<続き>
Don Hienはオーストラリアの著名な東南アジア陶磁研究家であるが、彼によると大胆にも窯業技術は無視して、東南アジアの横焔式単室窯のルーツは中国に在り、ベトナムを経由して伝播したと結論付けている。奇しくも北タイの印花双魚文の系譜は、この窯様式伝播論に重なっている。
それでは龍泉窯、同安窯、耀州窯の双魚文と北タイ、中でもパヤオとサンカンペーンの文様の関係を探ってみたい。先ず龍泉窯である。
(3番目の写真は2番目の盤の見込みを拡大したものである)
3事例の写真を掲載した。いずれも龍泉窯青磁貼花双魚文であるが、よく観察すると文様形状に違いを認めることができ、年代の前後関係か窯元の相違による違いと思われる。但し3事例共に尻鰭は上方に跳ね上がっているが、その形状は孤を描く尻鰭(2事例)に対し、一つの事例は直線状に跳ね上がっている(2番目、3番目写真)。鱗は2事例で丸い形状、1事例が格子状である。また3事例共に背鰭は1箇所、腹鰭は2箇所である。
次は同安窯である。Kriengsak Chaidarung氏は、別に紹介した著書「陶磁器・パヤオ」で、興味深い盤片を紹介しておられる。
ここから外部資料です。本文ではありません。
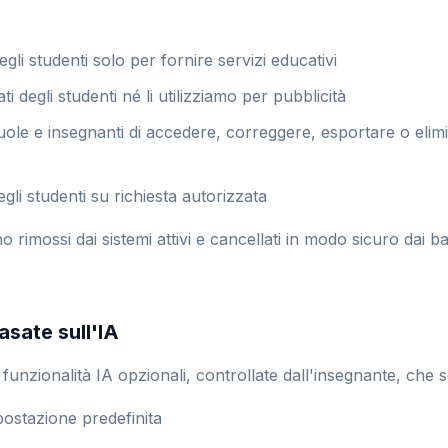
degli studenti solo per fornire servizi educativi
i degli studenti né li utilizziamo per pubblicità
le e insegnanti di accedere, correggere, esportare o elimina
egli studenti su richiesta autorizzata
no rimossi dai sistemi attivi e cancellati in modo sicuro dai
asate sull'IA
unzionalità IA opzionali, controllate dall'insegnante, che 
postazione predefinita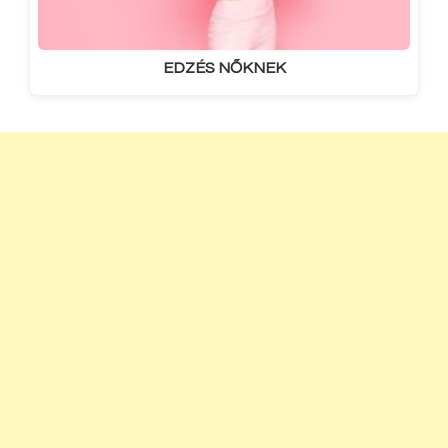
EDZÉS NŐKNEK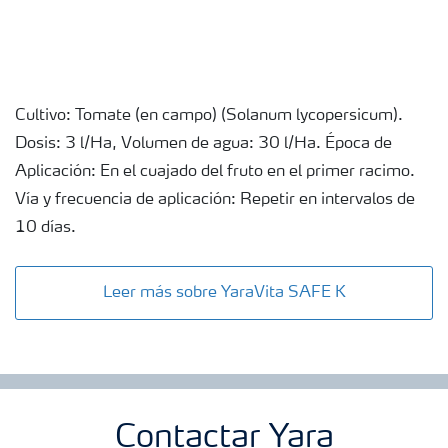
Cultivo: Tomate (en campo) (Solanum lycopersicum).
Dosis: 3 l/Ha, Volumen de agua: 30 l/Ha. Época de
Aplicación: En el cuajado del fruto en el primer racimo.
Vía y frecuencia de aplicación: Repetir en intervalos de
10 días.
Leer más sobre YaraVita SAFE K
Contactar Yara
それは元時代の福建省同安窯にて焼成された、青磁印花双魚文盤片だという。先ず写真を紹介したい。
写真の解像度が低く、印花魚文の詳細が分かりにくいが、腹側の鰭が2箇所ある。背側の鰭は残念ながら分かりにくい。このKriengsak Chaidarung氏の記述に、驚きを禁じ得ない。上の写真の説明文を何度も読み返す。下の棒線部分は、タオ・トンアン(窯・同安)と記され、同安窯産となる。
この印花双魚文盤片の説明書きを翻訳すると、青磁釉のかかった双魚文盤で、元時代の福建省同安窯にて焼成された。ウィアン・ブア窯群とチェンマイ県のサンカムペーン窯群で作られた皿と非常によく似ている・・・となる。この解説に驚きを禁じ得ない。当初誤記であろうと考えたが、先述のように、これを補完する文献なりHPが存在し、信憑性はそれなりと考えている。